Chili’s Queso (Slow Cooker Version)

Copycat Chili’s Queso that tastes so much like the original everyone will think you bought it at the restaurant! Just 5 minute prep and made in the crockpot! 

Chili's Queso (Slow Cooker Version)

 Appetizers are taking over my kitchen you guys. I’m taking full advantage of football season to whip up new versions of all of my favorite classic finger foods. A couple of weeks ago I shared a slow cooker spinach artichoke dip that my family went absolutely nuts for. My sister swears up and down that it’s better than any restaurant version. And that’s really saying something because my family has probably tries spinach artichoke dip from at least 30 restaurants. Everyone loved it so much and it was so. darn. easy. that I decided to make another one of my favorites in the slow cooker and see how it turns out.

Oh it turned out good. (<—read: understatement of the century.)

Chili's Queso (Slow Cooker Version)

I think cooking this queso in the crockpot just helped to meld all of the flavors together even more and bring out their spicy goodness. This is a taste-alike for the famous Chili’s version and I’m convinced it’s even better than the original. So is my husband! And he is picky about copycat recipes so you know this has gotta be good. The best part is that you just throw everything in the slow cooker, come back in an hour and stir it all together! If that’s not a no-fuss recipe I don’t know what is!
───
# [Apply what you read]
A: Rewrite the stretch of the queso recipe text from "Chili’s Queso (Slow" through "in the crockpot!", putting "slow cooker" in place of "crockpot".
B: According to the queso recipe text, how long after the ingredients go into the slow cooker should you come back and stir?
C: Carry the queso recipe text on from the point where it ends.
The items placed after this are not needed.
───
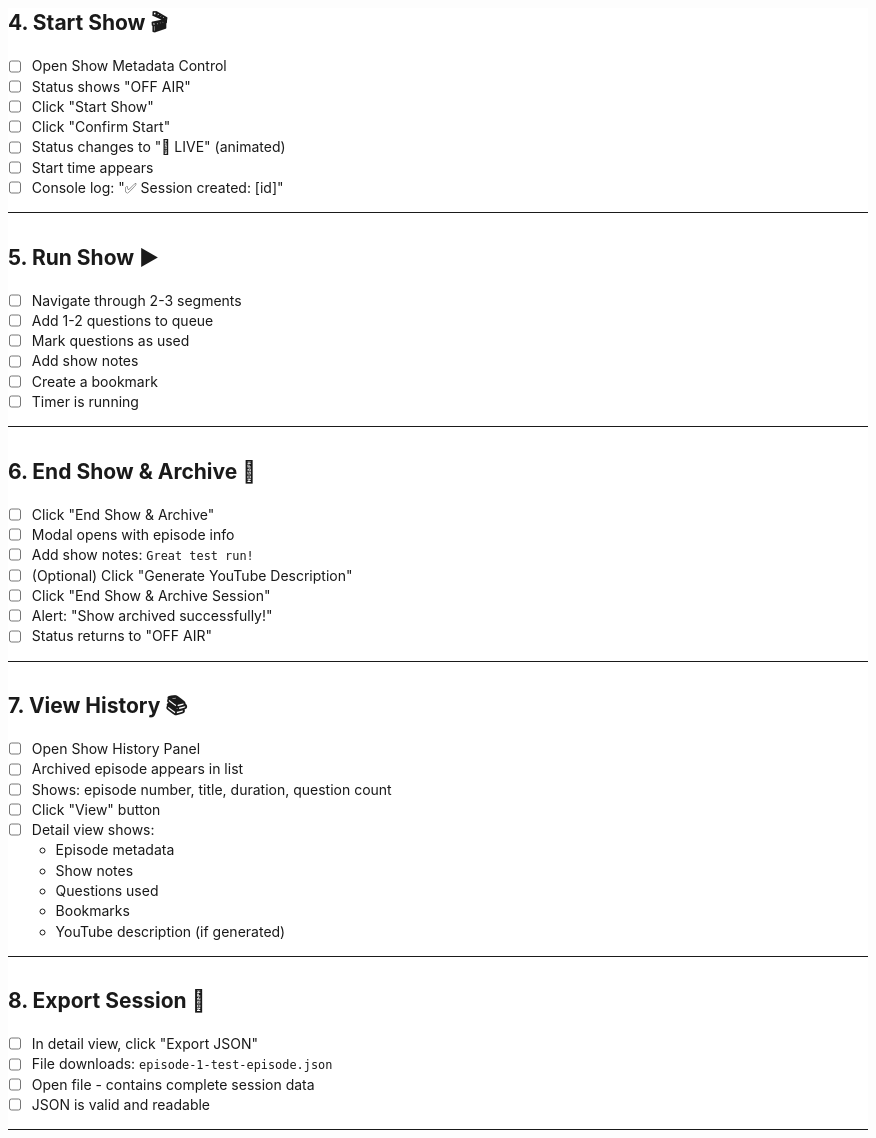 
## 4. Start Show 🎬
- [ ] Open Show Metadata Control
- [ ] Status shows "OFF AIR"
- [ ] Click "Start Show"
- [ ] Click "Confirm Start"
- [ ] Status changes to "🔴 LIVE" (animated)
- [ ] Start time appears
- [ ] Console log: "✅ Session created: [id]"

---

## 5. Run Show ▶️
- [ ] Navigate through 2-3 segments
- [ ] Add 1-2 questions to queue
- [ ] Mark questions as used
- [ ] Add show notes
- [ ] Create a bookmark
- [ ] Timer is running

---

## 6. End Show & Archive 🏁
- [ ] Click "End Show & Archive"
- [ ] Modal opens with episode info
- [ ] Add show notes: `Great test run!`
- [ ] (Optional) Click "Generate YouTube Description"
- [ ] Click "End Show & Archive Session"
- [ ] Alert: "Show archived successfully!"
- [ ] Status returns to "OFF AIR"

---

## 7. View History 📚
- [ ] Open Show History Panel
- [ ] Archived episode appears in list
- [ ] Shows: episode number, title, duration, question count
- [ ] Click "View" button
- [ ] Detail view shows:
  - Episode metadata
  - Show notes
  - Questions used
  - Bookmarks
  - YouTube description (if generated)

---

## 8. Export Session 💾
- [ ] In detail view, click "Export JSON"
- [ ] File downloads: `episode-1-test-episode.json`
- [ ] Open file - contains complete session data
- [ ] JSON is valid and readable

---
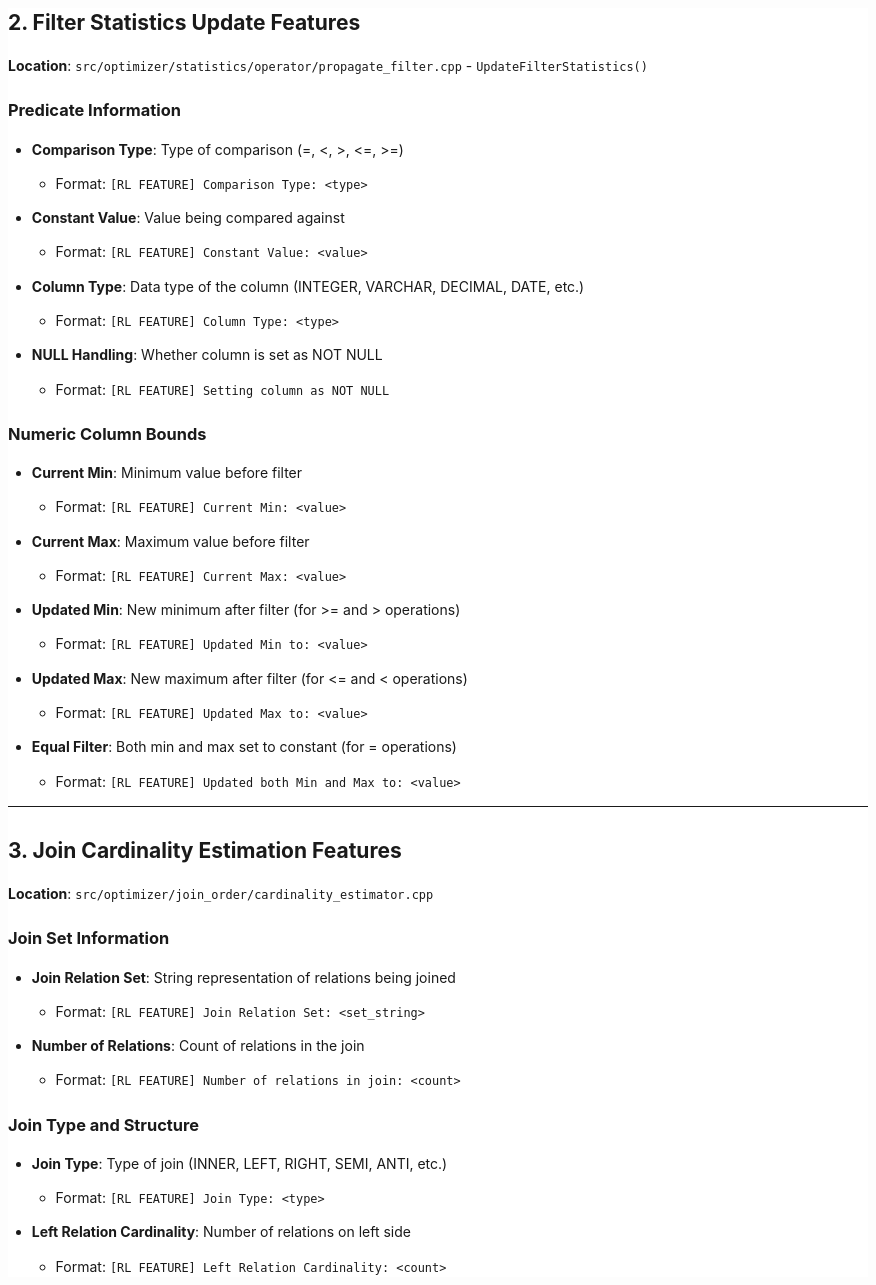 
## 2. Filter Statistics Update Features

**Location**: `src/optimizer/statistics/operator/propagate_filter.cpp` - `UpdateFilterStatistics()`

### Predicate Information
- **Comparison Type**: Type of comparison (=, <, >, <=, >=)
  - Format: `[RL FEATURE] Comparison Type: <type>`

- **Constant Value**: Value being compared against
  - Format: `[RL FEATURE] Constant Value: <value>`

- **Column Type**: Data type of the column (INTEGER, VARCHAR, DECIMAL, DATE, etc.)
  - Format: `[RL FEATURE] Column Type: <type>`

- **NULL Handling**: Whether column is set as NOT NULL
  - Format: `[RL FEATURE] Setting column as NOT NULL`

### Numeric Column Bounds
- **Current Min**: Minimum value before filter
  - Format: `[RL FEATURE] Current Min: <value>`

- **Current Max**: Maximum value before filter
  - Format: `[RL FEATURE] Current Max: <value>`

- **Updated Min**: New minimum after filter (for >= and > operations)
  - Format: `[RL FEATURE] Updated Min to: <value>`

- **Updated Max**: New maximum after filter (for <= and < operations)
  - Format: `[RL FEATURE] Updated Max to: <value>`

- **Equal Filter**: Both min and max set to constant (for = operations)
  - Format: `[RL FEATURE] Updated both Min and Max to: <value>`

---

## 3. Join Cardinality Estimation Features

**Location**: `src/optimizer/join_order/cardinality_estimator.cpp`

### Join Set Information
- **Join Relation Set**: String representation of relations being joined
  - Format: `[RL FEATURE] Join Relation Set: <set_string>`

- **Number of Relations**: Count of relations in the join
  - Format: `[RL FEATURE] Number of relations in join: <count>`

### Join Type and Structure
- **Join Type**: Type of join (INNER, LEFT, RIGHT, SEMI, ANTI, etc.)
  - Format: `[RL FEATURE] Join Type: <type>`

- **Left Relation Cardinality**: Number of relations on left side
  - Format: `[RL FEATURE] Left Relation Cardinality: <count>`
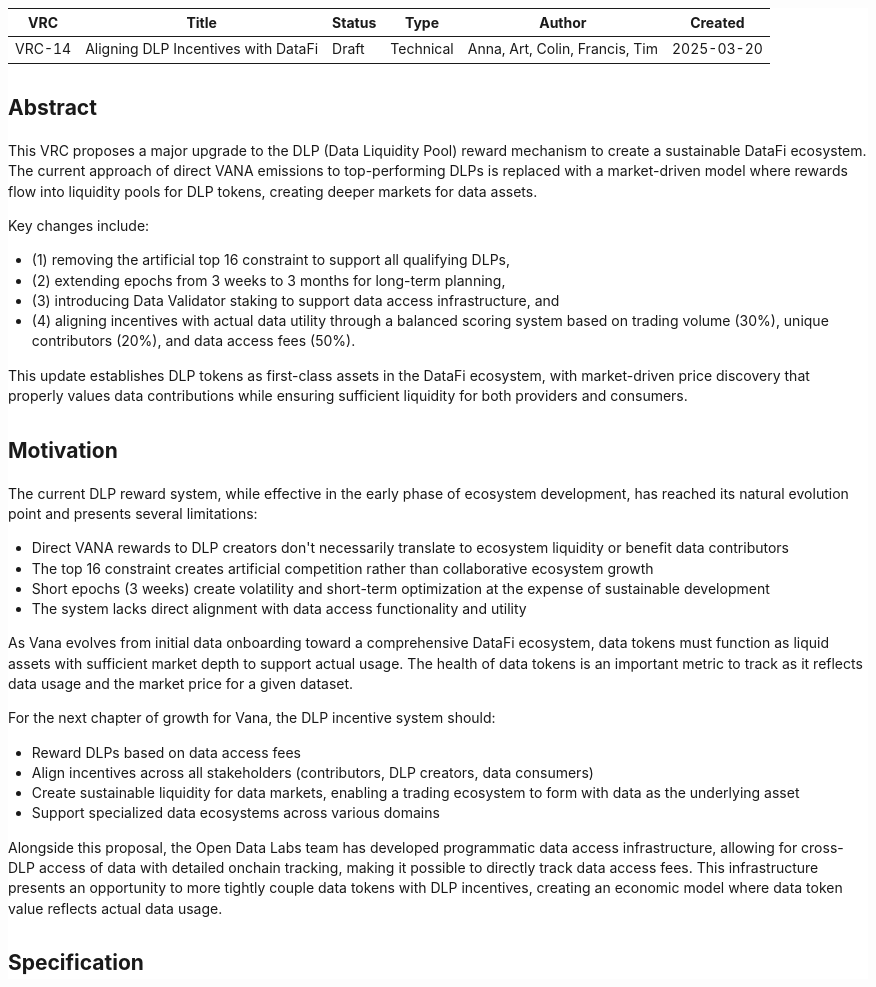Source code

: | VRC | Title | Status | Type | Author | Created |
|-----|--------|--------|------|---------|----------|
| VRC-14 | Aligning DLP Incentives with DataFi | Draft | Technical | Anna, Art, Colin, Francis, Tim | 2025-03-20 |

## Abstract

This VRC proposes a major upgrade to the DLP (Data Liquidity Pool) reward mechanism to create a sustainable DataFi ecosystem. The current approach of direct VANA emissions to top-performing DLPs is replaced with a market-driven model where rewards flow into liquidity pools for DLP tokens, creating deeper markets for data assets. 

Key changes include: 
- (1) removing the artificial top 16 constraint to support all qualifying DLPs, 
- (2) extending epochs from 3 weeks to 3 months for long-term planning,
- (3) introducing Data Validator staking to support data access infrastructure, and
- (4) aligning incentives with actual data utility through a balanced scoring system based on trading volume (30%), unique contributors (20%), and data access fees (50%). 

This update establishes DLP tokens as first-class assets in the DataFi ecosystem, with market-driven price discovery that properly values data contributions while ensuring sufficient liquidity for both providers and consumers.

## Motivation

The current DLP reward system, while effective in the early phase of ecosystem development, has reached its natural evolution point and presents several limitations:
- Direct VANA rewards to DLP creators don't necessarily translate to ecosystem liquidity or benefit data contributors
- The top 16 constraint creates artificial competition rather than collaborative ecosystem growth
- Short epochs (3 weeks) create volatility and short-term optimization at the expense of sustainable development
- The system lacks direct alignment with data access functionality and utility

As Vana evolves from initial data onboarding toward a comprehensive DataFi ecosystem, data tokens must function as liquid assets with sufficient market depth to support actual usage. The health of data tokens is an important metric to track as it reflects data usage and the market price for a given dataset. 

For the next chapter of growth for Vana, the DLP incentive system should:
- Reward DLPs based on data access fees
- Align incentives across all stakeholders (contributors, DLP creators, data consumers)
- Create sustainable liquidity for data markets, enabling a trading ecosystem to form with data as the underlying asset
- Support specialized data ecosystems across various domains

Alongside this proposal, the Open Data Labs team has developed programmatic data access infrastructure, allowing for cross-DLP access of data with detailed onchain tracking, making it possible to directly track data access fees. This infrastructure presents an opportunity to more tightly couple data tokens with DLP incentives, creating an economic model where data token value reflects actual data usage.

## Specification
───
# [Answers for the tasks]
A:
Chili’s Queso (Slow Cooker Version)

Copycat Chili’s Queso that tastes so much like the original everyone will think you bought it at the restaurant! Just 5 minute prep and made in the slow cooker!

B: An hour.

C:
Chili's Queso (Slow Cooker Version)

Chili's Queso (Slow Cooker Version)
 
Prep time
Cook time
Total time
 
Copycat Chili's Queso that tastes so much like the original everyone will think you bought it at the restaurant! Just 5 minute prep and made in the crockpot!
Author:
Recipe type: Appetizer
Cuisine: Mexican
Serves: 8
Ingredients
  • 16 oz. Velveeta Cheese
  • 1 cup milk (preferably Half & Half if you have it)
  • ½ teaspoon ground cayenne pepper
  • 2 teaspoons paprika
  • 1 teaspoon salt
  • 1 15-oz can no-bean chili
  • 3 teaspoons chili powder
  • 2 teaspoons cumin
  • juice of 1 lime juice (about 1 tablespoon)
  • tortilla chips, for serving
Instructions
  1. Cut velveeta cheese into cubes. (optional. If you don't, it will just take a little longer to melt, no biggie) Add all ingredients (except for tortilla chips) to slow cooker. Cover and cook on low for 2 hours or on high for 1 hour.
  2. Stir until everything comes together. Cook on low for 30 minutes - 1 hour (As much time as you have before serving)
  3. Serve with tortilla chips. Enjoy!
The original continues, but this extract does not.